This project will investigate the role of social interactions, identity and network on people’s meat-eating behaviour. There is a wide consensus now that excessive meat consumption is linked to increased health risks and environmental damage. More recently, we observe an increasing trend of people who decide to reduce meat consumption or stop eating meat altogether. The trend is strong especially among young people, on whom social media may have a big influence. The project will investigate how social influence and social network affect people’s decision to eat or not eat meat. Social influence can take place both via the real-life network such as family or work network, as well as via the virtual social media network.
This studentship is in partnership with the Vegetarian Society (VegSoc), who are very interested in learning what existing data tell us about people’s motivations to become vegetarians or vegans in recent years. Researchers will work closely with VegSoc to identify the key issues that affect people’s decision to eat and not eat meat, and to inform the design of future questionnaires.
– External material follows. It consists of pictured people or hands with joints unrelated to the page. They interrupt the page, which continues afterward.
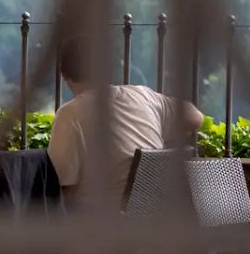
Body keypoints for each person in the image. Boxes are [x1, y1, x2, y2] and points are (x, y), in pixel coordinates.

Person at [45, 30, 201, 191]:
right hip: (157, 212)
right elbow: (195, 117)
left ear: (62, 72)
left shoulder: (70, 115)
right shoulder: (144, 96)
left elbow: (60, 187)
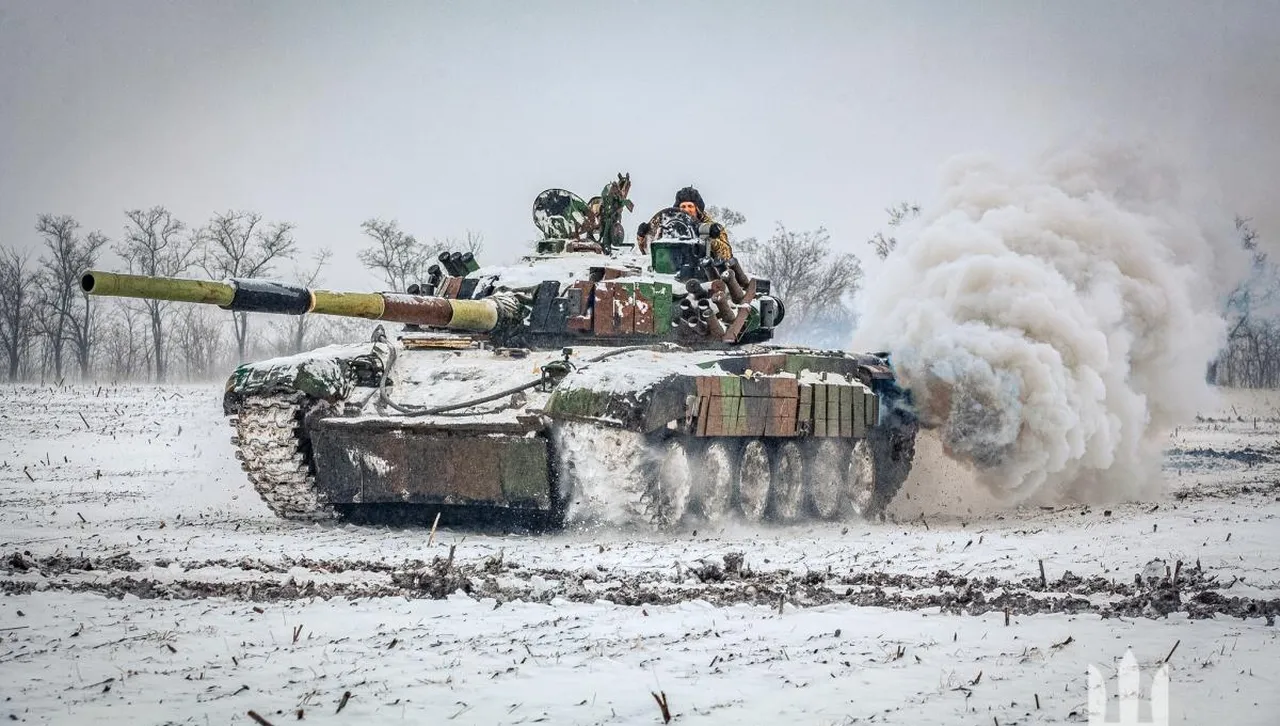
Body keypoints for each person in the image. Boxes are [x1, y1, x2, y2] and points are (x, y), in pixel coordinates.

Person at [636, 186, 733, 259]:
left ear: (697, 208)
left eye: (690, 206)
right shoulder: (669, 227)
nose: (687, 210)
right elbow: (649, 252)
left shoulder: (712, 227)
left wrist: (710, 240)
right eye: (683, 207)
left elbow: (727, 254)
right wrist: (642, 237)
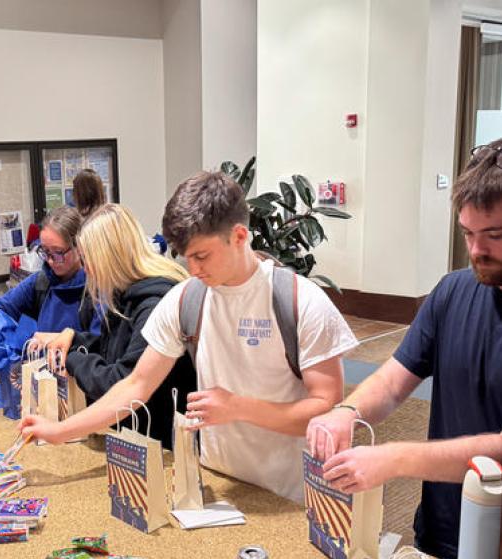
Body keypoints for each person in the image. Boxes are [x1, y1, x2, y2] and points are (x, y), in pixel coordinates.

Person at [22, 171, 357, 502]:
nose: (193, 269)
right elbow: (135, 385)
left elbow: (326, 408)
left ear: (239, 237)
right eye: (187, 257)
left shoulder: (300, 301)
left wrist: (238, 407)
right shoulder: (186, 299)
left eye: (202, 256)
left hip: (289, 496)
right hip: (214, 484)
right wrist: (60, 432)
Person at [307, 141, 502, 559]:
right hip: (442, 531)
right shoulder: (452, 292)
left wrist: (397, 458)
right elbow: (394, 381)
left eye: (494, 235)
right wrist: (348, 412)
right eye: (468, 233)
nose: (476, 251)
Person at [43, 203, 195, 449]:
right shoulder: (124, 295)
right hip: (136, 437)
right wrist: (76, 340)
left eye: (88, 260)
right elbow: (114, 350)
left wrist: (71, 358)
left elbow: (121, 382)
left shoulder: (154, 304)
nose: (85, 268)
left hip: (160, 447)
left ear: (107, 258)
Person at [0, 206, 100, 334]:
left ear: (79, 247)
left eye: (58, 253)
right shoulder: (40, 283)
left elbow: (98, 344)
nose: (50, 261)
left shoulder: (97, 290)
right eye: (45, 252)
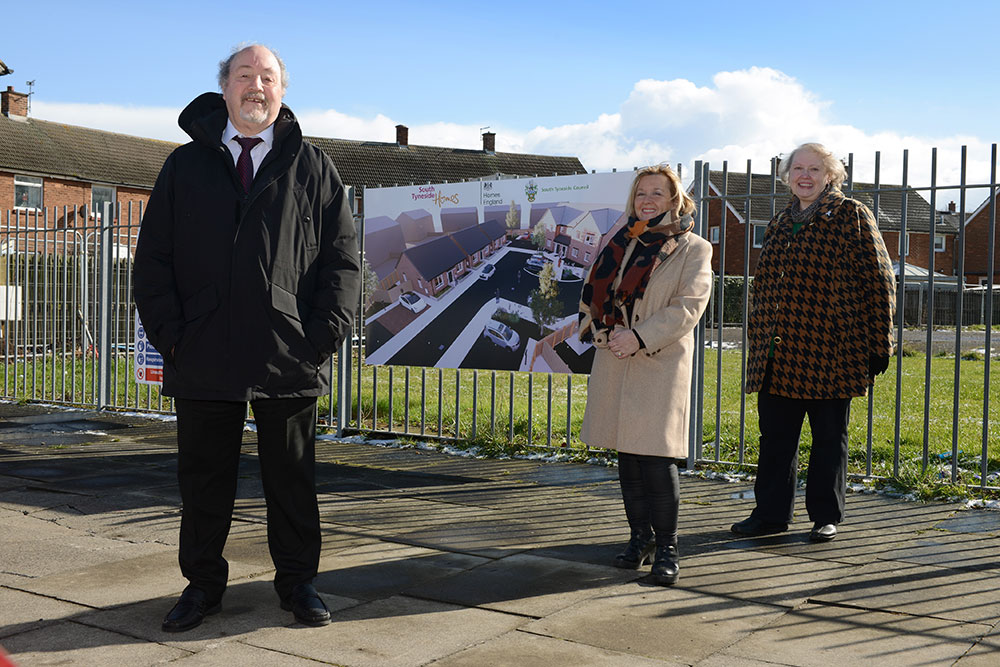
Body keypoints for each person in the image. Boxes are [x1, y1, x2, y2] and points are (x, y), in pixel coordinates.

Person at [134, 44, 361, 632]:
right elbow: (152, 260)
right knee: (204, 484)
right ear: (224, 88)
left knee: (292, 482)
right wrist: (173, 338)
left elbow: (342, 263)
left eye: (267, 77)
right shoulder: (184, 167)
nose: (255, 86)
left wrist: (319, 340)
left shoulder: (315, 168)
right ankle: (202, 585)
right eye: (244, 75)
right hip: (203, 355)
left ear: (283, 91)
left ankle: (298, 585)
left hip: (288, 355)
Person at [731, 142, 895, 543]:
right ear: (788, 176)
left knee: (827, 440)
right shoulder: (779, 222)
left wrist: (879, 343)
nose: (804, 176)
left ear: (831, 175)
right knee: (775, 442)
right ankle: (770, 514)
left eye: (814, 169)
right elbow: (765, 287)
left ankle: (825, 515)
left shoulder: (851, 215)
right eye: (797, 169)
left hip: (832, 351)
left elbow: (880, 280)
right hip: (778, 353)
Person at [578, 165, 713, 585]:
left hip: (659, 360)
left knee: (656, 457)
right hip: (615, 358)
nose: (648, 200)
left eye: (657, 193)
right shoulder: (621, 242)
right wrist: (605, 334)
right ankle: (640, 538)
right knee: (627, 458)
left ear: (675, 200)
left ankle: (669, 547)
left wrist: (638, 337)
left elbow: (688, 307)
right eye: (641, 193)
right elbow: (595, 294)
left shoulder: (694, 248)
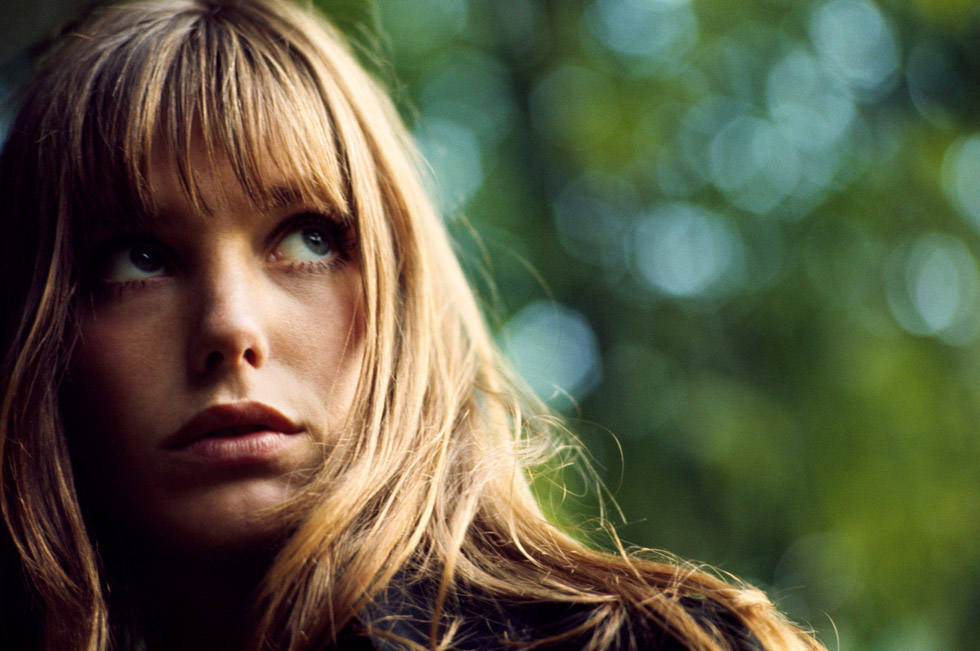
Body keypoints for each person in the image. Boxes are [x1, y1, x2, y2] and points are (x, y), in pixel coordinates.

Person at [0, 1, 826, 649]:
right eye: (138, 259)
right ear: (38, 335)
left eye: (307, 239)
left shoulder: (668, 643)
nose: (231, 327)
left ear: (403, 289)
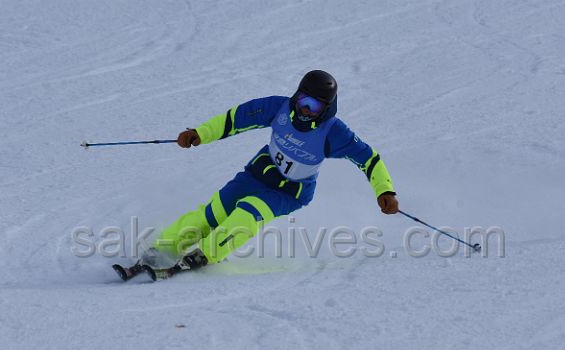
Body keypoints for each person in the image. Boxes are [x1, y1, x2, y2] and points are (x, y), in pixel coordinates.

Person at [144, 70, 399, 272]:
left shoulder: (334, 132)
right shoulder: (279, 108)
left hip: (288, 192)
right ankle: (163, 248)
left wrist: (385, 191)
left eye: (314, 106)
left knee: (247, 212)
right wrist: (200, 133)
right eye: (303, 101)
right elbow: (236, 118)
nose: (305, 110)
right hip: (257, 174)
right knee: (213, 213)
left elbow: (370, 159)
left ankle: (205, 254)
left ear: (327, 108)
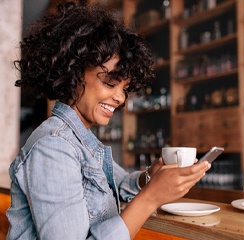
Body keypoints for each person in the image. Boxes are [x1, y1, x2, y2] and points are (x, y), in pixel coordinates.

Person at [6, 2, 211, 240]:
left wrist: (149, 178)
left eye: (125, 88)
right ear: (73, 74)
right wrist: (151, 197)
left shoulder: (81, 141)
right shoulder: (54, 147)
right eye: (110, 83)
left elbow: (120, 183)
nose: (120, 97)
The project consists of two main components. First, it will investigate existing data to address empirical research questions on people’s meat-eating behaviour. Second, it will develop an agent-based simulation model to study the impact of social influence and social network on the adoption of the vegetarian or vegan diet. Based on empirical findings from the first component, the agent-based model will be used to investigate how meat-eating behaviours can spread among different people groups through different mechanisms such as peer pressure. The successful candidate will use the model to explain some observed social phenomenon, such as the clustering and polarisation of meat-eating behaviour in the population, and deepen our understanding of the social dynamics in the spread of vegetarian diet among people.